"Месть обреченного" - читать интересную книгу автора (Гладкий Виталий Дмитриевич)

Опер

Материалы, собранные мною за месяц работы, казалось, раскалили импортную папку докрасна. Отрабатывая связи губернатора, я заметил, что только два человека пользуются его доверием и покровительством.

Один из них был его бывший заместитель, теперь новый глава транснациональной корпорации, а другой…

Кто в городе не знал Сашу Грузина?

Во времена развитого социализма он был мясником. В его крови текло столько примесей, что определить истинную национальную принадлежность Саши Грузина не смогли бы и Шерлок Холмс вместе с доктором Ватсоном.

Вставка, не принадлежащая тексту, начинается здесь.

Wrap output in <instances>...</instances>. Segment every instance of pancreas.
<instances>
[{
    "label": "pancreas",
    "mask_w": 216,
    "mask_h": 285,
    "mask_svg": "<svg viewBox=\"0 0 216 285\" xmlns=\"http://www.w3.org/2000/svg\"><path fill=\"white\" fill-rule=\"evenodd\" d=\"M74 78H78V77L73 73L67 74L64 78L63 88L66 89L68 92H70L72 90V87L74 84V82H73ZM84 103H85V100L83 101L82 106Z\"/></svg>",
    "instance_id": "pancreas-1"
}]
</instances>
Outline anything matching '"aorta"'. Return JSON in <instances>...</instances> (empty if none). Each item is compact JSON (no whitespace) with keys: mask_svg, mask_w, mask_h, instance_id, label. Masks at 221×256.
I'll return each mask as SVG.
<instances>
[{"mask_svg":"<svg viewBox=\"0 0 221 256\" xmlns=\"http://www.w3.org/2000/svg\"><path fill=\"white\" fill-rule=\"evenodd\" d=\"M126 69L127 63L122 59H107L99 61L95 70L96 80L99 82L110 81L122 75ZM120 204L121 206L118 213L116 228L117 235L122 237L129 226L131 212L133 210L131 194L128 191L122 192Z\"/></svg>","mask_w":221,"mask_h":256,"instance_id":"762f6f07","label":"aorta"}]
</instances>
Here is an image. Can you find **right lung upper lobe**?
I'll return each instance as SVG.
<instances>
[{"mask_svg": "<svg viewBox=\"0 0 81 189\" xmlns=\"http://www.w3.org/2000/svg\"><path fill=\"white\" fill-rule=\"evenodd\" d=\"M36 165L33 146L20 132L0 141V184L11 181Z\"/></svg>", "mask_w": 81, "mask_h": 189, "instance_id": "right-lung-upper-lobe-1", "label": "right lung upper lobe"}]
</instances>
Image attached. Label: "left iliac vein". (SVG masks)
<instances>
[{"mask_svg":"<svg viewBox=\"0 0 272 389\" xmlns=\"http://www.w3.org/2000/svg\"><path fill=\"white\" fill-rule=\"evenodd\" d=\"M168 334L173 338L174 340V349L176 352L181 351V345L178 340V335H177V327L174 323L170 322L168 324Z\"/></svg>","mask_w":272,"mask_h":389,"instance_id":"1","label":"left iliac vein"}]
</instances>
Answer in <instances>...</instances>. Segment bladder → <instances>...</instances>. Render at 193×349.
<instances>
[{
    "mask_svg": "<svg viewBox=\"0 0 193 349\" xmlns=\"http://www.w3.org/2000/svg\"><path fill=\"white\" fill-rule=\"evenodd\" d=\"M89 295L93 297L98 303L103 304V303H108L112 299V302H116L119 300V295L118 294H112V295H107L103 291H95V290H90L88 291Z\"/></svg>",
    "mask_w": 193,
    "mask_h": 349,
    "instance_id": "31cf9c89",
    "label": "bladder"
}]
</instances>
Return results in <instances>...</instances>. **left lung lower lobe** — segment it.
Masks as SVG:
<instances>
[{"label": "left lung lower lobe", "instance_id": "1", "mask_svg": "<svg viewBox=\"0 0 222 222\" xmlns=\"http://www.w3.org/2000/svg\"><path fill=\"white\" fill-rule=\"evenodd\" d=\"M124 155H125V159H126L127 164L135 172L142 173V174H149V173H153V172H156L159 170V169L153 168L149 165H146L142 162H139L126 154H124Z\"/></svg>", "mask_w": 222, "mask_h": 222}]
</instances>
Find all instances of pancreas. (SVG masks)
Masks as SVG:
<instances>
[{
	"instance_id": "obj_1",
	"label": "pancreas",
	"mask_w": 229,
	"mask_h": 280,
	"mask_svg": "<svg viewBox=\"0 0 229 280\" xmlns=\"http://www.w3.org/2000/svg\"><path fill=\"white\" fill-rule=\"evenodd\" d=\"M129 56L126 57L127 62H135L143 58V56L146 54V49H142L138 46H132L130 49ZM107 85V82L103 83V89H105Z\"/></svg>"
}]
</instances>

В самом начале перестройки Грузин создал кооператив "Страж", занимающийся охраной грузов и объектов. Коллектив предприятия (если его можно так назвать) состоял из бывших спортсменов и уголовников.

"Страж" в основном занимался примитивным рэкэтом. Бойцы кооператива обложили данью даже старушек, торгующих пирожками с лотков.

Года четыре официальный бизнес кооператива "Страж" шел ни шатко ни валко. (Чего нельзя сказать о теневой стороне деятельности Грузина; тут было все в порядке). Действительно, кто в здравом уме наймет для охраны бараньего стада волков?

Но на пятом году своей криминальной деятельности Саша Грузин, накопивший немалые средства, познакомился и близко сошелся с нынешним губернатором, пробующим силы в политике.

Так появился зловещий тандем, в котором Шалычев (так звали губернатора) играл роль сначала мозгового центра, а затем и официальной "крыши" для рэкэтира Саши Грузина.

И вскоре город стал напоминать мясорубку.

Стрельба не утихала ни на один день. Внешне бессмысленные бандитские разборки вскоре приобрели некую систему, понятную только посвященным.

Но когда в городе наконец наступила относительная тишина, оказалось, что Саша Грузин стал контролировать торговлю спиртным, рынки и автостоянки. Чего он, собственно говоря, и добивался.

А Шалычев скупил почти все мало-мальски доходные магазины, большей частью в центре города. И коекакие весьма доходные предприятия, которые искусственно обанкротили.

Когда Шалычева избрали губернатором, вернее, когда Шалычев купил это место, он постарался завуалировать свои отношения с Сашей Грузином. Настолько это возможно.

Но шила в мешке не утаишь. О его приятельских отношениях с отъявленным бандитом знал даже самый распоследний городской бомж.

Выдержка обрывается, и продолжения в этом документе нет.